[Collected data]
##############################

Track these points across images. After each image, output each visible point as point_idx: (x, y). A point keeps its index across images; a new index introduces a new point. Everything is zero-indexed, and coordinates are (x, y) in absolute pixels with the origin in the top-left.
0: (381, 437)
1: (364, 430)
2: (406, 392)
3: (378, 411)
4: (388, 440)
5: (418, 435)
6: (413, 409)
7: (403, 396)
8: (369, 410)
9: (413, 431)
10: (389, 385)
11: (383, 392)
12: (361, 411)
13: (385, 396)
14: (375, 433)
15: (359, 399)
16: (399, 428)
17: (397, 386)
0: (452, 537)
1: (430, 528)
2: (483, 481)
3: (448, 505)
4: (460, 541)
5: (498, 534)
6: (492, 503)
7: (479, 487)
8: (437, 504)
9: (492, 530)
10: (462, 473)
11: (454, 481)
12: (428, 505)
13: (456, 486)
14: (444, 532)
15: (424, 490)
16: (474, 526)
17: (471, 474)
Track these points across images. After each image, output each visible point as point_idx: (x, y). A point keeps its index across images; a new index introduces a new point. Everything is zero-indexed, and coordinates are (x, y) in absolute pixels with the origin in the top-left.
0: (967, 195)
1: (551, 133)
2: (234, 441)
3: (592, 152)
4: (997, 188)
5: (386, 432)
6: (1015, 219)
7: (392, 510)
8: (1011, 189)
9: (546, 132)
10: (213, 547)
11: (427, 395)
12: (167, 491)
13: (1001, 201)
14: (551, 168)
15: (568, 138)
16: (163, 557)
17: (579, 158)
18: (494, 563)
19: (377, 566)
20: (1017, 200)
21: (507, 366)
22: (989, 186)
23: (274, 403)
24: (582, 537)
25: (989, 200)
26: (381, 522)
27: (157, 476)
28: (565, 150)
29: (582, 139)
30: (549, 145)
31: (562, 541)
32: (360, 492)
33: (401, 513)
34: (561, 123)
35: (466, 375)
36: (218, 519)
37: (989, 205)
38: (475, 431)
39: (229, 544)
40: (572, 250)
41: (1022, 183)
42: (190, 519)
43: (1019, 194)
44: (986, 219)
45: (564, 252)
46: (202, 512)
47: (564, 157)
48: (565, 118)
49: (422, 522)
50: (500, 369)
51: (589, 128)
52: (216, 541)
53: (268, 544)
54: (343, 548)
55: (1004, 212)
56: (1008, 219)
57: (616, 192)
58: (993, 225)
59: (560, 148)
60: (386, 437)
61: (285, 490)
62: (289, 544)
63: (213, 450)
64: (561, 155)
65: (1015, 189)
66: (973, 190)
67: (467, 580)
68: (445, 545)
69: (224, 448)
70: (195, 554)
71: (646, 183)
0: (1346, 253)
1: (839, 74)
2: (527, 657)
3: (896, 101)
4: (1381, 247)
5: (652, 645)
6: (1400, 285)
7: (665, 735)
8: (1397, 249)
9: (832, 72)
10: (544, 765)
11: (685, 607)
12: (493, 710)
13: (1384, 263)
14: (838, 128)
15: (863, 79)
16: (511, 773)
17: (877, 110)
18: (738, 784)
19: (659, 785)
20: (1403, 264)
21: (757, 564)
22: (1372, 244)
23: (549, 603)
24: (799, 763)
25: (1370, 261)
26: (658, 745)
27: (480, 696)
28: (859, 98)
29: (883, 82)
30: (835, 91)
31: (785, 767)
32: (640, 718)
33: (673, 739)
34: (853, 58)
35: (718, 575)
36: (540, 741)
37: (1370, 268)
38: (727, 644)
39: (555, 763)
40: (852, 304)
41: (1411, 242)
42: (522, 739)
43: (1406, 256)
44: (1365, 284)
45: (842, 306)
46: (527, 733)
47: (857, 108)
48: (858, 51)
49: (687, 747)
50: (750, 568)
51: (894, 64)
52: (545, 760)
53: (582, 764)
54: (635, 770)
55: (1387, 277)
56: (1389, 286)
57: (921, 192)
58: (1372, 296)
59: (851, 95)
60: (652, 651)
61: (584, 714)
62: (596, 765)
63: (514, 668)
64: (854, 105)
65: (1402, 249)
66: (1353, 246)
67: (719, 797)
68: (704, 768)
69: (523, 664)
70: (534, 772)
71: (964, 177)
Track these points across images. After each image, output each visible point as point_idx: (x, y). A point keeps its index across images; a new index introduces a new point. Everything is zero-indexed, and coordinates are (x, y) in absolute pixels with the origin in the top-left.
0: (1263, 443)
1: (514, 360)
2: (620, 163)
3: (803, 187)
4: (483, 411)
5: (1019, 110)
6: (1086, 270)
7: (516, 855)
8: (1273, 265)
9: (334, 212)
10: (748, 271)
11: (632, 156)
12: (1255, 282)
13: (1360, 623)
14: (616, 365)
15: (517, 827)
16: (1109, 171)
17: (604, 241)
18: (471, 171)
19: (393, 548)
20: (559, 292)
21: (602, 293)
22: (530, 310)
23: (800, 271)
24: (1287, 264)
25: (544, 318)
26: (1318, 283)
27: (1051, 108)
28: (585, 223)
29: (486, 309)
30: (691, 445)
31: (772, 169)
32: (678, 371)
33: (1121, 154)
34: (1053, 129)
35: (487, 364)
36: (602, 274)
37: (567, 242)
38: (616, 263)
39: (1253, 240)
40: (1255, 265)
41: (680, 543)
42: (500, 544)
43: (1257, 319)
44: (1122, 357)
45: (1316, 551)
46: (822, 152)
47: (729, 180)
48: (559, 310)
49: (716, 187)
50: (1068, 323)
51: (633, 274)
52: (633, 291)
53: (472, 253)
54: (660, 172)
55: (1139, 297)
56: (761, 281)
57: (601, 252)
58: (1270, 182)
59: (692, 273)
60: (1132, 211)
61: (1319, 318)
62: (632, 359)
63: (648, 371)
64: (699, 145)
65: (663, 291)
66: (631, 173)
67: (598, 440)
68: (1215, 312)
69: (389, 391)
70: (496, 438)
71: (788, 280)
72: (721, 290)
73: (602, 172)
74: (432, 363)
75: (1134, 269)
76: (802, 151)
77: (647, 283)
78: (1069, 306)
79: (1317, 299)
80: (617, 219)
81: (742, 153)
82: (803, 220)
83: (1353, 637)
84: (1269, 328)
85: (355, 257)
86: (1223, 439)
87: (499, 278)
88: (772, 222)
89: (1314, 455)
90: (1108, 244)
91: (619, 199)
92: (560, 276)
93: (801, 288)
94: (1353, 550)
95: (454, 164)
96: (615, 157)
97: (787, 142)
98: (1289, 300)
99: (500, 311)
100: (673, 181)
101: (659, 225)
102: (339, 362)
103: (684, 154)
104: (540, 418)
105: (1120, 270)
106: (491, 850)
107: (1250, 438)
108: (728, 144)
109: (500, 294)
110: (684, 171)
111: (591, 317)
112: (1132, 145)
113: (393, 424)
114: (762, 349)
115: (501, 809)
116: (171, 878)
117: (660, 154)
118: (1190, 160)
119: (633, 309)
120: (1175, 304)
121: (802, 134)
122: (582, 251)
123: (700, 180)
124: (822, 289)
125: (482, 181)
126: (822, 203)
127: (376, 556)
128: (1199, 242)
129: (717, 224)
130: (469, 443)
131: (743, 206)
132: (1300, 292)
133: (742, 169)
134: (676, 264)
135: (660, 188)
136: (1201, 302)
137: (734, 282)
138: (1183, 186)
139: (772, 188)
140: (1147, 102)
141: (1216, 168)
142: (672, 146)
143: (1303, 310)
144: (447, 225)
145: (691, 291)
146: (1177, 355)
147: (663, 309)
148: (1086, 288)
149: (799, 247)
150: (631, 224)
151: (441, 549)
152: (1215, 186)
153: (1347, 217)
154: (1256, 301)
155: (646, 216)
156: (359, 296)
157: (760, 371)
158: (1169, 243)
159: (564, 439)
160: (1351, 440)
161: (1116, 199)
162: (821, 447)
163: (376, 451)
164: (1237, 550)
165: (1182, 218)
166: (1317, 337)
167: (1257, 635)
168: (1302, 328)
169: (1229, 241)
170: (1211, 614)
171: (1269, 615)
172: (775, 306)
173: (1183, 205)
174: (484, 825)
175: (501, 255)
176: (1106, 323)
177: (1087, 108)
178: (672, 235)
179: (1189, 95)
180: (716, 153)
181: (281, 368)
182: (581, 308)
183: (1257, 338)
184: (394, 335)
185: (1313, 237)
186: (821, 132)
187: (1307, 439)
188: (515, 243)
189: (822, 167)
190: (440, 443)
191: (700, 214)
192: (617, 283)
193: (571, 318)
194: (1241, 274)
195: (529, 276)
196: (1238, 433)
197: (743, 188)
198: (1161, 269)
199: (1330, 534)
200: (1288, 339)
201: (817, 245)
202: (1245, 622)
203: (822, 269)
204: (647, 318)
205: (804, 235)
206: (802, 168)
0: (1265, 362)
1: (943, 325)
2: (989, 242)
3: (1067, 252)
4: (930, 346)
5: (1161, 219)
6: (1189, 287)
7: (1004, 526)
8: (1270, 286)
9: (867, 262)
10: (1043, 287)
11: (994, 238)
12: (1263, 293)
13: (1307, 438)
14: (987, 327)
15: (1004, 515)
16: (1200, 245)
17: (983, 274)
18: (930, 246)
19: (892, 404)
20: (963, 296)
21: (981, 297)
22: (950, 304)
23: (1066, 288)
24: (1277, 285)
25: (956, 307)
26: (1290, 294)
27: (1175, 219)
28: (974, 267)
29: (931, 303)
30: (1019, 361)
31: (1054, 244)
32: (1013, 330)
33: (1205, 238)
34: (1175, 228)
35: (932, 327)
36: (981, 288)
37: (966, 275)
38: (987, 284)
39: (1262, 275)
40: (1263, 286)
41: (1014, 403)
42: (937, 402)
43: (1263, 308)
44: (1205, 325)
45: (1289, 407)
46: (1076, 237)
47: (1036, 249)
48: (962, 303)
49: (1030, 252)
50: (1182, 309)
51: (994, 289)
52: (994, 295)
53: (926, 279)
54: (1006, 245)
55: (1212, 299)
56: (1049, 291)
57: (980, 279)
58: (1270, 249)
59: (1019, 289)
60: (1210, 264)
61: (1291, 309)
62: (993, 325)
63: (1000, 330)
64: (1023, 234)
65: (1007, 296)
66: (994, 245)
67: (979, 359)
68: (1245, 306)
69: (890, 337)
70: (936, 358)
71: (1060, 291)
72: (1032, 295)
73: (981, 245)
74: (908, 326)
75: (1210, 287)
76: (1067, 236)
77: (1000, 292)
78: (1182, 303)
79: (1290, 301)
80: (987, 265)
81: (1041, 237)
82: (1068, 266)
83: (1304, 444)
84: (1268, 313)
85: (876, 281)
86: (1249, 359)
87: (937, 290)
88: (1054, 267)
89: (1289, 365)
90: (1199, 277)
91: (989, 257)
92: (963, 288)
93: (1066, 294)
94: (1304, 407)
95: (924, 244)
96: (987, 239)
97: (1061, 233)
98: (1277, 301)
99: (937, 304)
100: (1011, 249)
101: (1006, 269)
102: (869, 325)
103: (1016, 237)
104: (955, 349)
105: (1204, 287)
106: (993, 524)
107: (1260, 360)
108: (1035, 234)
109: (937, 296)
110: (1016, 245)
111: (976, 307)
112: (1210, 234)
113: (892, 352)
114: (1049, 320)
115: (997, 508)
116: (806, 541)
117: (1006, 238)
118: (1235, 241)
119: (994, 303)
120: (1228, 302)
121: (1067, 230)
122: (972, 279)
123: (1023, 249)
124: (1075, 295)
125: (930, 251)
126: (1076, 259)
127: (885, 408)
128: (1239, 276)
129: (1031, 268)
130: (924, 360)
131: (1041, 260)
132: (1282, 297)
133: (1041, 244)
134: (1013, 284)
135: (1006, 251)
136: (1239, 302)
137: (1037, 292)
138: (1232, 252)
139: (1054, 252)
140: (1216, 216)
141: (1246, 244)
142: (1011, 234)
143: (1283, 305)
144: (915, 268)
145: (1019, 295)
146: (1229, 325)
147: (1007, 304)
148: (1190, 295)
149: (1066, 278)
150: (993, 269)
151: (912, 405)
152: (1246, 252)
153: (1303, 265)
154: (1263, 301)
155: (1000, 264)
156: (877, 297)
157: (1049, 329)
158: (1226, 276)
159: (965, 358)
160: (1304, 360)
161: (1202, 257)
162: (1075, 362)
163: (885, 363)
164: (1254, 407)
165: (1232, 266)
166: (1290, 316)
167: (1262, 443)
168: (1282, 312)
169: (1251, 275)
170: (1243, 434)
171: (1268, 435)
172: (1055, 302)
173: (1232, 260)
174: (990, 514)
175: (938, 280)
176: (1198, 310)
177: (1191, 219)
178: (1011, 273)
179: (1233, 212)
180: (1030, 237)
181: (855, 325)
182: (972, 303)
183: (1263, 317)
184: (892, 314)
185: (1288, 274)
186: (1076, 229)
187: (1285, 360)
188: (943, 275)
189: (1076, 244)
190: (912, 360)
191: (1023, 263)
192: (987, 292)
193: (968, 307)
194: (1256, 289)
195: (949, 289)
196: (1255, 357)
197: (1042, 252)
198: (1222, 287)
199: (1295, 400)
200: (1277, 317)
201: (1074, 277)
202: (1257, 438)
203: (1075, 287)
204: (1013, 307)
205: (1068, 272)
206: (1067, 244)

##############################

▶ **BRIEF**:
Lay out as a numbered list the lines running from the start of the items up to and including the line that contains "16: (474, 526)", leaving out any blank lines.

▶ **SOLUTION TO THIS EXERCISE**:
1. Track these points across images. After each image, output each visible point as point_idx: (x, y). A point keeps its index across images; a new index introduces a new point. Everything is zero-indexed, and coordinates are (x, y) in absolute pixels with the origin in the top-left.
2. 0: (381, 437)
3. 1: (364, 430)
4. 2: (406, 392)
5. 3: (378, 411)
6. 4: (388, 440)
7. 5: (418, 435)
8. 6: (413, 409)
9. 7: (403, 396)
10. 8: (369, 410)
11. 9: (413, 431)
12. 10: (389, 385)
13. 11: (383, 392)
14. 12: (361, 411)
15. 13: (385, 396)
16. 14: (375, 433)
17. 15: (359, 399)
18. 16: (399, 428)
19. 17: (397, 386)
20. 0: (452, 537)
21. 1: (430, 528)
22. 2: (483, 481)
23. 3: (448, 505)
24. 4: (460, 541)
25. 5: (498, 534)
26. 6: (492, 503)
27. 7: (479, 487)
28. 8: (437, 504)
29. 9: (492, 530)
30. 10: (462, 473)
31. 11: (454, 481)
32. 12: (428, 505)
33. 13: (456, 486)
34. 14: (444, 532)
35. 15: (424, 490)
36. 16: (474, 526)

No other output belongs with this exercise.